Problem => Please output the listing that follows exactly, but keep all images out.
+++ Data supplied
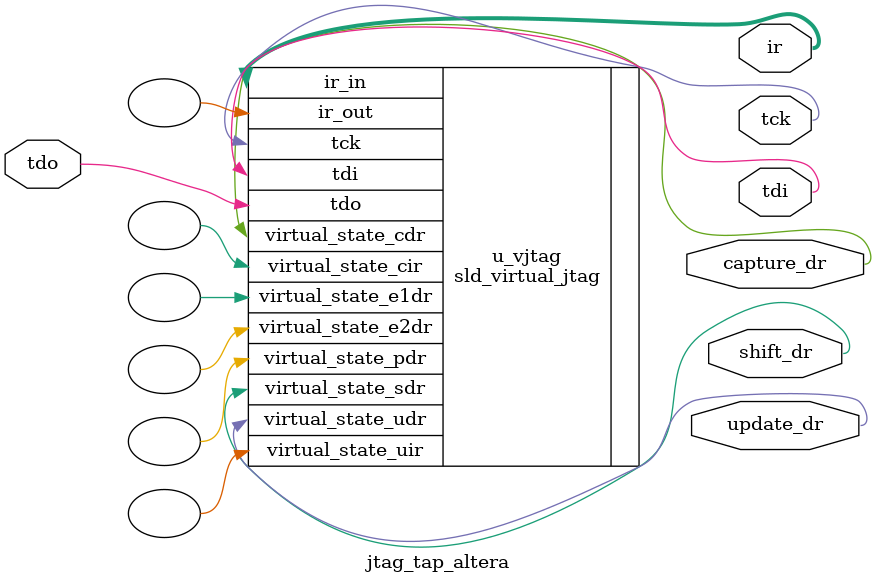
<source format=v>
`define ALTERA_VJTAG

module jtag_tap_altera
    #( 
        parameter IR_BITS    = 4
    ) 
    (
        output wire                 tck,
        output wire                 tdi,
        input  wire                 tdo,

        output wire [IR_BITS-1:0]   ir,

        output wire                 capture_dr,
        output wire                 shift_dr,
        output wire                 update_dr
    );

	sld_virtual_jtag u_vjtag (
		.tck				(tck),
		.tdi				(tdi),
		.tdo				(tdo),

		.ir_out				(),
		.ir_in				(ir),

		.virtual_state_cdr	(capture_dr),
		.virtual_state_cir  ( ),
		.virtual_state_e1dr	( ),
		.virtual_state_e2dr	( ),
		.virtual_state_pdr	( ),
		.virtual_state_sdr	(shift_dr),
		.virtual_state_udr	(update_dr),
		.virtual_state_uir	( )
		);

    defparam
        u_vjtag.sld_auto_instance_index = "YES",
        u_vjtag.sld_instance_index = 0,
        u_vjtag.sld_ir_width = IR_BITS;

endmodule

</source>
++++++
Exercise response =>
<source format=v>
`define ALTERA_VJTAG

module jtag_tap_altera
    #( 
        parameter IR_BITS    = 4
    ) 
    (
        output wire                 tck,
        output wire                 tdi,
        input  wire                 tdo,

        output wire [IR_BITS-1:0]   ir,

        output wire                 capture_dr,
        output wire                 shift_dr,
        output wire                 update_dr
    );

	sld_virtual_jtag u_vjtag (
		.tck				(tck),
		.tdi				(tdi),
		.tdo				(tdo),

		.ir_out				(),
		.ir_in				(ir),

		.virtual_state_cdr	(capture_dr),
		.virtual_state_cir  ( ),
		.virtual_state_e1dr	( ),
		.virtual_state_e2dr	( ),
		.virtual_state_pdr	( ),
		.virtual_state_sdr	(shift_dr),
		.virtual_state_udr	(update_dr),
		.virtual_state_uir	( )
		);

    defparam
        u_vjtag.sld_auto_instance_index = "YES",
        u_vjtag.sld_instance_index = 0,
        u_vjtag.sld_ir_width = IR_BITS;

endmodule

</source>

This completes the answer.